Companies need to ensure these cold chain supplies not only throughout the transportation process but also at the investigational sites and, often, even at patients’ homes. Here, reliable adhesion becomes an issue: pharma companies must ensure that, despite these perpetually low temperatures, the labeling still sticks permanently and reliably to the investigational drug. Ensuring this requires dedicated expertise on the part of label manufacturers.
How can some of these hurdles be addressed?
Continuing with the example of low temperature storage requirements, Schreiner MediPharm partners with our customers to develop ideal, customized labeling solutions. The ultimate goal is to ensure that each and every investigational product is labeled accurately for precise administration, avoidance of medication errors, best-possible trial results, and, of course, patient safety.
What are some of the emerging innovations for clinical trials? Do you see any of these coming into fruition in the coming years?
One emerging trend we are seeing is digitization and connectivity playing an increasingly important role within clinical trials.
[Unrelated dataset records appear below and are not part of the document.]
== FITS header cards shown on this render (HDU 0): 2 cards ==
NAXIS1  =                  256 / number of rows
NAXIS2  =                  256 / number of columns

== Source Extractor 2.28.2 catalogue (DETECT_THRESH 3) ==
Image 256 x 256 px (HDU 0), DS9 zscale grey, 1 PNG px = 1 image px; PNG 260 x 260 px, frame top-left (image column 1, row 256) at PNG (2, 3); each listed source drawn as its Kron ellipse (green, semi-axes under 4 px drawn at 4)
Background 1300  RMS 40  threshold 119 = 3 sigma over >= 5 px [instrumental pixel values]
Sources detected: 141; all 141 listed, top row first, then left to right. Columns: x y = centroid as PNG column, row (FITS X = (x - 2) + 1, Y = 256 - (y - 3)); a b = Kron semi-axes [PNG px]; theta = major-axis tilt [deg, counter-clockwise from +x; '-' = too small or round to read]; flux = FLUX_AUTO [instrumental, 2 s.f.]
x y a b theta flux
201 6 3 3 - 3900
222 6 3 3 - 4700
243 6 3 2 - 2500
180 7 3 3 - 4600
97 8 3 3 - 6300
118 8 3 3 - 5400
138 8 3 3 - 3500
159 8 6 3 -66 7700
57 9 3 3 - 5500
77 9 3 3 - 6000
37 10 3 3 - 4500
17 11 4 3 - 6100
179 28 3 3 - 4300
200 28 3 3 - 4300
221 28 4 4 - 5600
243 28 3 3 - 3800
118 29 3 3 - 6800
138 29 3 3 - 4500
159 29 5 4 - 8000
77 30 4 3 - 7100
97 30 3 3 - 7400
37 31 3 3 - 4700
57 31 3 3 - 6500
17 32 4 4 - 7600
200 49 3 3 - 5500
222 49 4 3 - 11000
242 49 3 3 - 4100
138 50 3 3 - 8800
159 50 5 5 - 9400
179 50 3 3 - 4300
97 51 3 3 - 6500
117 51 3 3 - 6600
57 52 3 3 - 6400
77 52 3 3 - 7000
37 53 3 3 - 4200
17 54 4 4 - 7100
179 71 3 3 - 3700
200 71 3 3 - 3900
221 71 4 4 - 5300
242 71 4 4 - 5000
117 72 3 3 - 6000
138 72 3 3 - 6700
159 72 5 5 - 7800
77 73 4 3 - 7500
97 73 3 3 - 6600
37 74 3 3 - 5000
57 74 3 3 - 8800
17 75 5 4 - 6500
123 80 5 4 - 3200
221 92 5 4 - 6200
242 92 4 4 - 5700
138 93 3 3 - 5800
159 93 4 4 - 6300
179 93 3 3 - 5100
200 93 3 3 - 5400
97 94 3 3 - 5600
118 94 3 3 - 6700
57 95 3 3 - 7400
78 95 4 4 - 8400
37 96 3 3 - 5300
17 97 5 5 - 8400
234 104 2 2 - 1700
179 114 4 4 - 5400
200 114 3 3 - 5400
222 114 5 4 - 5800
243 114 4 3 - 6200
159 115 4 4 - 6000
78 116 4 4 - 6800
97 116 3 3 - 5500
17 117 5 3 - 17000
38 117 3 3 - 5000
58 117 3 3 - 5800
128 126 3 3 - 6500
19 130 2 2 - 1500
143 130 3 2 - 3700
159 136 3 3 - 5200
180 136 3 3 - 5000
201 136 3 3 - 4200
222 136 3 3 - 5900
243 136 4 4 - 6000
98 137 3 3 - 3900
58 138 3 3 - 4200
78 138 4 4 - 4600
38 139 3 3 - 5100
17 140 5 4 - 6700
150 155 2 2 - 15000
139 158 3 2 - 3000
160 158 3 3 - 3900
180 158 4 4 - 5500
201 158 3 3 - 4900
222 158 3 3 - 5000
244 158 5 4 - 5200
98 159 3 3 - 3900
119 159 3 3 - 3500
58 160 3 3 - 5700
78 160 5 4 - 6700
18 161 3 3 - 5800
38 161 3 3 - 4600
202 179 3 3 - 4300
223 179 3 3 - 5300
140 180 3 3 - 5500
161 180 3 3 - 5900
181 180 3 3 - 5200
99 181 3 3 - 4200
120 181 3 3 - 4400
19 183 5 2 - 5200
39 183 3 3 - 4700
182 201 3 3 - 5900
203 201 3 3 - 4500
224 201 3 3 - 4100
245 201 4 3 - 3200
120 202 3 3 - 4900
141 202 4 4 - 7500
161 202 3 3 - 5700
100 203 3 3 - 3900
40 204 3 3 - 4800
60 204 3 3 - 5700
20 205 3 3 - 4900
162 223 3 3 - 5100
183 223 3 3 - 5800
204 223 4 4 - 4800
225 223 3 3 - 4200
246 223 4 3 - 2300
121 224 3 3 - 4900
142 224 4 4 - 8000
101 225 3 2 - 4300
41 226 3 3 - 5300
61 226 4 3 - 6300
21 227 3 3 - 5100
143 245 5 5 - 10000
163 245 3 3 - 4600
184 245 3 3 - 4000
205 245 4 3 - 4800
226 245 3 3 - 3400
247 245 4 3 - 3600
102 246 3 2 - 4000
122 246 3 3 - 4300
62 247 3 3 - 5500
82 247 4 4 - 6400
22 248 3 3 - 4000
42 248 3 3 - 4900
The subsequent demand for smart labels based on technologies like RFID and NFC has two apparent main drivers.
The first driver is the desire to improve the supply chain as well as the packaging and distribution processes connected with it. Integrating RFID functionalities in our clinical trial labels, you can program each individual label with additional digital information that might be helpful within your supply chain or even for patient information. Having marked the primary container with a smart label that identifies each individual container, you can increase the efficiency of your packaging procedures for patient kits by automating inspection steps. You also will be able to tell which containers are inside a patient kit box without opening it.
The other driver is enhancing patient compliance to achieve clinical trial results that are increasingly precise. Therefore, Patient Compliance Monitoring Systems will be increasingly utilized in clinical trials in the coming years. Innovative functional labels with printed electronics, in combination with an integrated NFC chip, make it possible to electronically track the dispensing of medicines and even remind the patient via smartphone to take the drug at the right time and in the right dose. This supports the success of clinical trials and helps to ensure valid data, since lack of compliance might endanger clinical trials results.
A label supplier with special expertise in clinical trials should have a thorough understanding of the processes and specific requirements of clinical trial supplies and their special packaging needs. Implementing a successful clinical trial requires timeliness, accuracy, exacting documentation, and flexibility at all stages, including the packaging process.